- **TASK ITEM**: Copy the lines starting at the one containing "Between 2018 and 2020, which is larger?" and ending at the one containing "Reading left to", swapping "sum" for "total" and keeping everything else unchanged.

-- INFORMATION follows --

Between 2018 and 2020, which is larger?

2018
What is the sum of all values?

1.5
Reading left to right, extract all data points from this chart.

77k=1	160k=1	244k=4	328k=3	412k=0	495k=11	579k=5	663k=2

-- INFORMATION concluded --
-- INFORMATION follows --

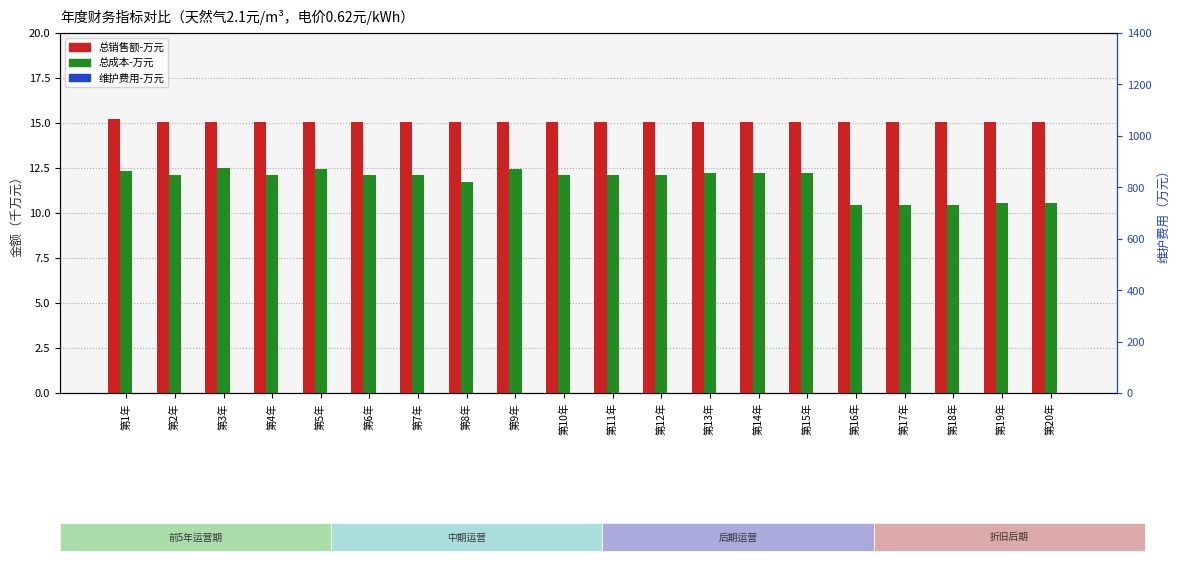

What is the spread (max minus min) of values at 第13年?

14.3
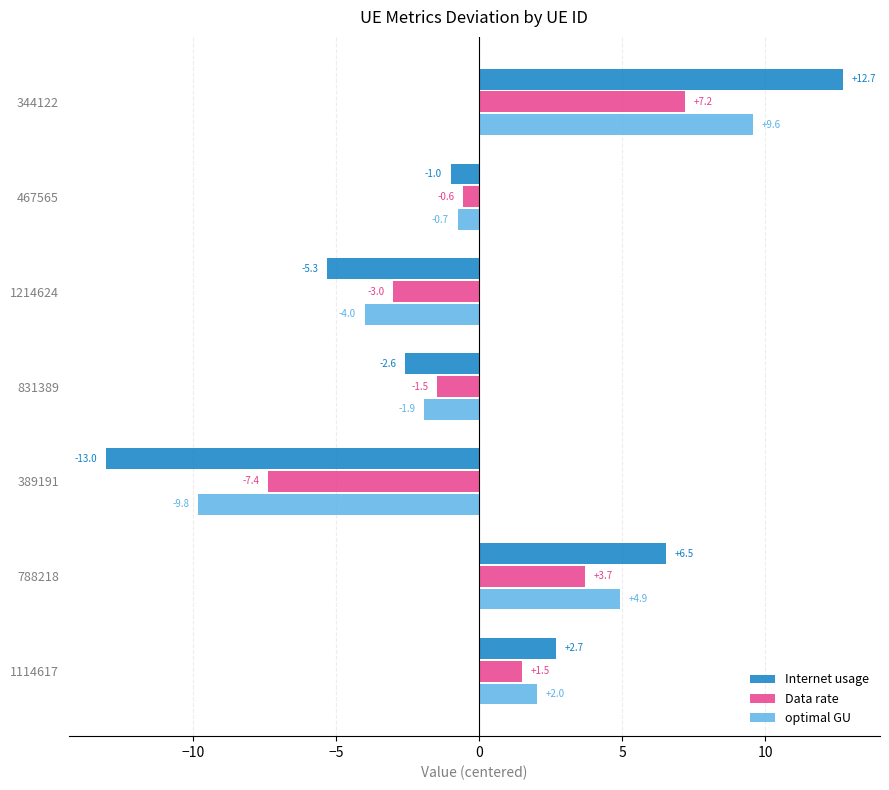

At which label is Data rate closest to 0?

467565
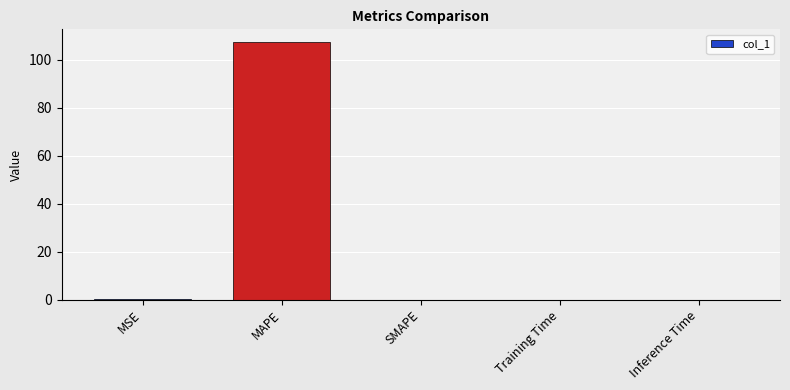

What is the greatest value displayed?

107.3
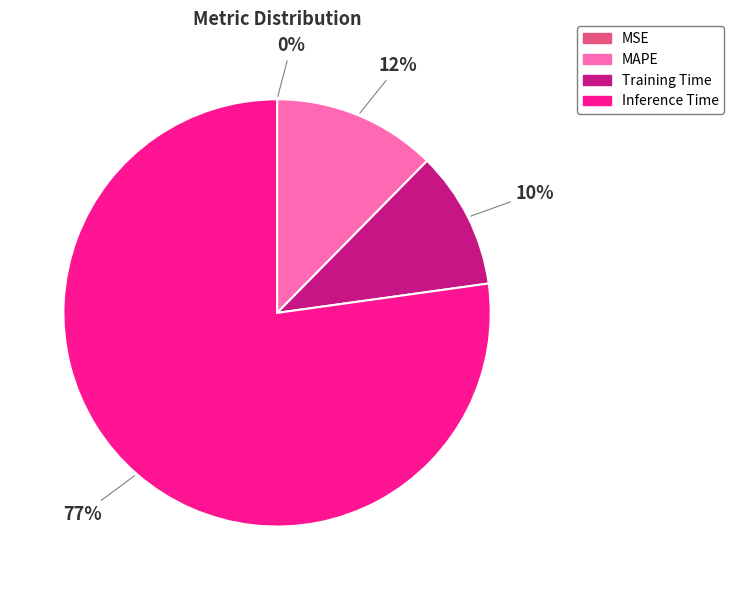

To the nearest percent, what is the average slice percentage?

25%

-- INFORMATION concluded --

- **TASK ANSWER**:
Between 2018 and 2020, which is larger?

2018
What is the total of all values?

1.5
Reading left to right, extract all data points from this chart.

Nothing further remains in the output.